Instead, the festival’s best remedy for loneliness was a decidedly old-school one.

Free of charge

By 10pm, crowds of Gen Z Singaporeans – many of them young teens – were streaming into the mall, watching as a party collective transformed shops into dance floors. It took just minutes for each party zone to be packed to maximum capacity, with overflowing queues of eager partygoers that lasted until 1am, the festival’s closing time.

Inside, and despite the emphasis on sobriety, one could find all the usual party tropes.

Reluctant boyfriends being coaxed onto the dance floor by their girlfriends,  mass chanting from revellers when their favourite song came on and the inevitable hoots as someone climbed atop a table to show off his or her moves.

There was also the stuff that made this a distinctly Gen Z space. At one point, a partygoer held their phone up high, with the brightness cranked up as they began opening booster card packs on their Pokemon trading card game app – drawing cheers from the crowd and many recordings likely destined for TikTok.

Beyond the noise, dozens congregated at whatever tables and steps they could find, creating that lively social atmosphere one typically encounters only in the underground spaces near the Esplanade, a frequent haunt of Singapore’s teens.

When young people have free space and events they can afford, spontaneous interactions emerge organically. The light-up bracelets, while a great party accessory, felt extraneous to that exchange.

Beans&Beats’ founders said they set out to create a new kind of “third space” for young people.

Third spaces refer to social settings outside of one’s home and work, such as parks and cafes. By that measure, it was a roaring success.

Much like many of Singapore’s much-beloved culture spots, what partygoers loved the most about the Beans&Beats party was that it made no business sense at all.

Without charging an entry fee, the event’s only – and optional cost for partygoers was its sale of $10 cups of coffee.

Partygoers, many experiencing their first club-like environment, said the affordability created an inclusive atmosphere impossible to find at Singapore’s more price-prohibitive nightlife venues.

At the same time, the costs of crowd control, professional DJs and acoustically suitable venues likely exceeded what anyone could recoup from caffeine sales alone.

For context, Singapore’s nightlife woes do not stem only from young people feeling increasingly priced out by steep alcohol fees and late-night Grab fare, but also from how bars and clubs have long sustained themselves on alcohol revenues – something the trend towards sobriety calls into question.
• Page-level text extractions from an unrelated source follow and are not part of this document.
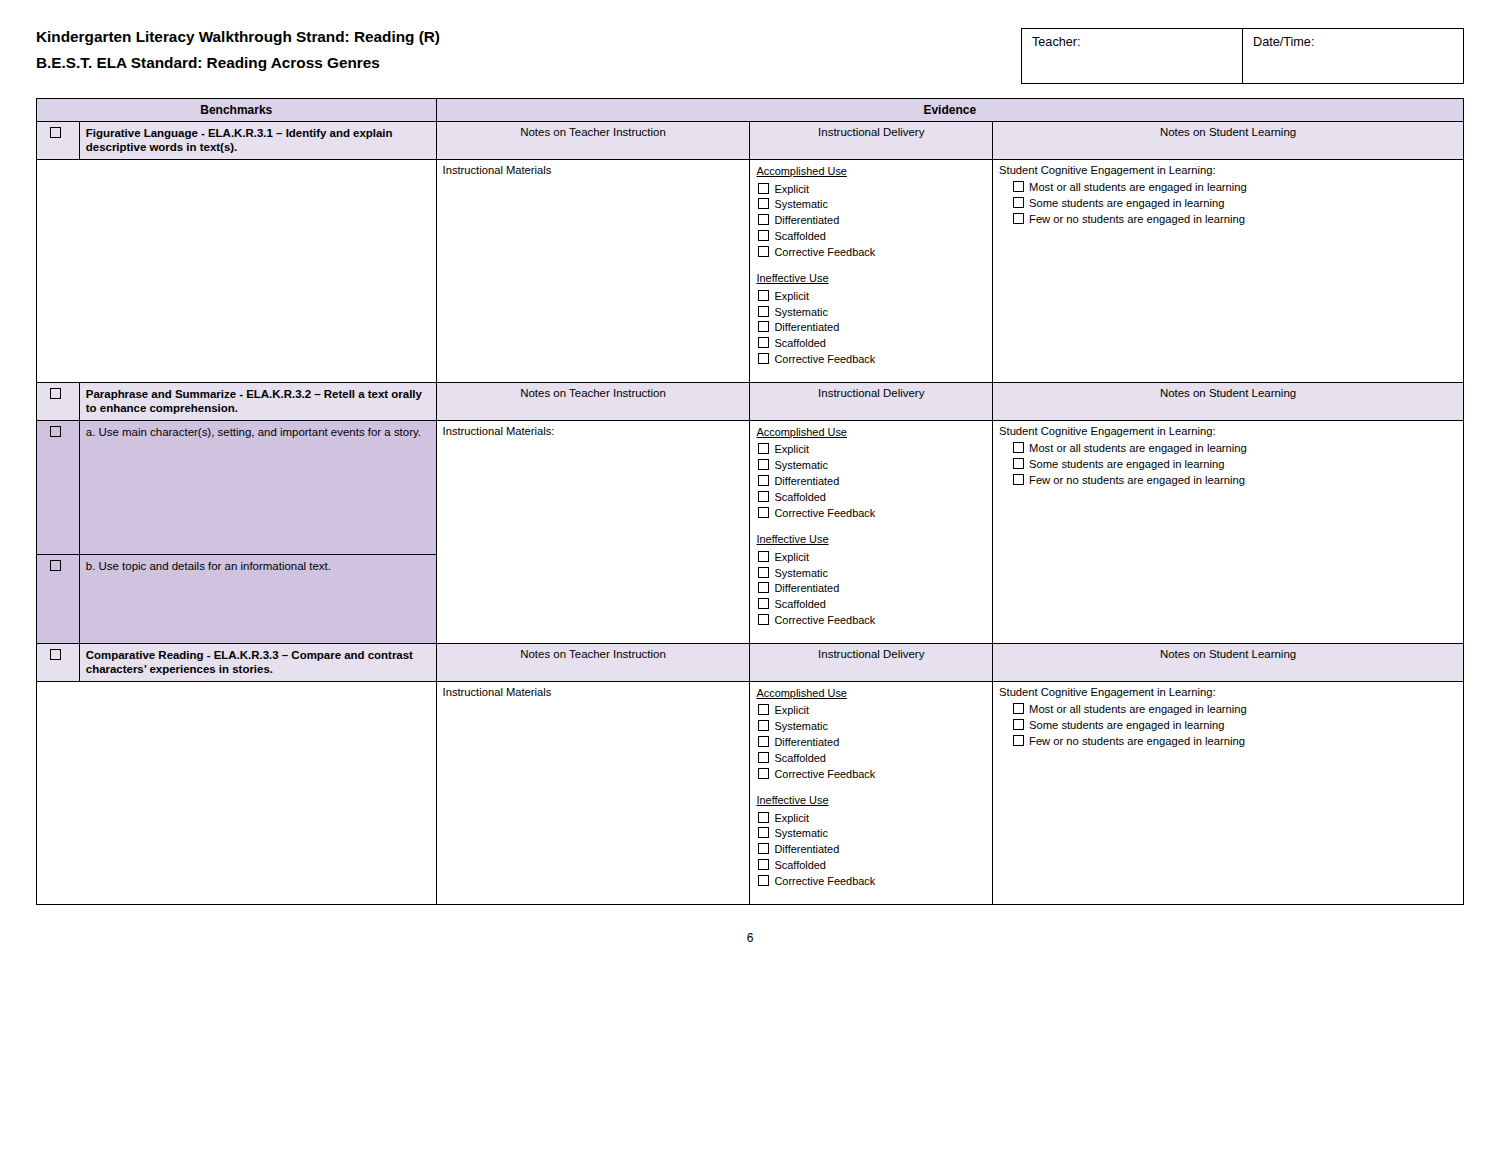Kindergarten Literacy Walkthrough Strand: Reading (R)
B.E.S.T. ELA Standard: Reading Across Genres
| Teacher: | Date/Time: |
| Benchmarks | Evidence |
| | Figurative Language - ELA.K.R.3.1 – Identify and explain descriptive words in text(s). | Notes on Teacher Instruction | Instructional Delivery | Notes on Student Learning |
| | Instructional Materials | Accomplished Use Explicit Systematic Differentiated Scaffolded Corrective Feedback Ineffective Use Explicit Systematic Differentiated Scaffolded Corrective Feedback | Student Cognitive Engagement in Learning: Most or all students are engaged in learning Some students are engaged in learning Few or no students are engaged in learning |
| | Paraphrase and Summarize - ELA.K.R.3.2 – Retell a text orally to enhance comprehension. | Notes on Teacher Instruction | Instructional Delivery | Notes on Student Learning |
| | a. Use main character(s), setting, and important events for a story. | Instructional Materials: | Accomplished Use Explicit Systematic Differentiated Scaffolded Corrective Feedback Ineffective Use Explicit Systematic Differentiated Scaffolded Corrective Feedback | Student Cognitive Engagement in Learning: Most or all students are engaged in learning Some students are engaged in learning Few or no students are engaged in learning |
| | b. Use topic and details for an informational text. |
| | Comparative Reading - ELA.K.R.3.3 – Compare and contrast characters’ experiences in stories. | Notes on Teacher Instruction | Instructional Delivery | Notes on Student Learning |
| | Instructional Materials | Accomplished Use Explicit Systematic Differentiated Scaffolded Corrective Feedback Ineffective Use Explicit Systematic Differentiated Scaffolded Corrective Feedback | Student Cognitive Engagement in Learning: Most or all students are engaged in learning Some students are engaged in learning Few or no students are engaged in learning |
6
It is unclear if any party collective, sober or otherwise, could do a similar event without significant support, receptive corporate sponsors like CapitaLand – Funan’s landlord – and a horde of eager volunteers.

In expensive Singapore, this feels like the recipe for any worthwhile community endeavour.

Money on my mind

Spontaneous connections emerged everywhere at Funan, where partygoers claimed whatever spaces they could find.

ST PHOTO: TEO KAI XIANG

Beyond the tech solutions and sober partying, the festival’s most poignant moment came during its film screenings by students of Lasalle College of the Arts.

In the documentary short Bahay Bahayan, student director Marienne Louise followed a Filipina in her mid-20s who has lost touch with her mother, who works as one of the Philippines’ millions of Overseas Filipino Workers (OFWs) – an isolating economic reality that shapes the lives of all their families.

Closer to home, short film Your Name On A Grain Of Rice depicts a day in the life of a schoolgirl on the financial assistance scheme.

From not being able to afford a smartphone or new shoes, to that uncomfortable twinge of envy and longing one feels when arriving at school sweaty and on foot while one’s schoolmate is dropped off in an air-conditioned car, the drama effectively captures all the invisible ways an underprivileged child faces exclusion.

More than just tugging on viewers’ heartstrings, these films also provide a window into the things that occupy many Gen Z minds today: money, financial anxiety and the fear that business as usual cannot solve the invisible gulf that has opened up between us.

A gulf that takes shape in the shortage of spaces where two people in Singapore can hang out in without spending a cent. And the emptying bookstores and cinemas as society increasingly takes culture to free and engrossing online alternatives like TikTok and YouTube.

Increasingly, life in Singapore is experienced in solitude.

To me, the For Real Fest is a lesson in how isolation for Singapore’s loneliest generation isn’t just about lacking social skills or screen addiction.

Friendships require infrastructure, and that infrastructure costs money. Creating free and accessible third spaces such as this, where young people can simply be, was money well spent.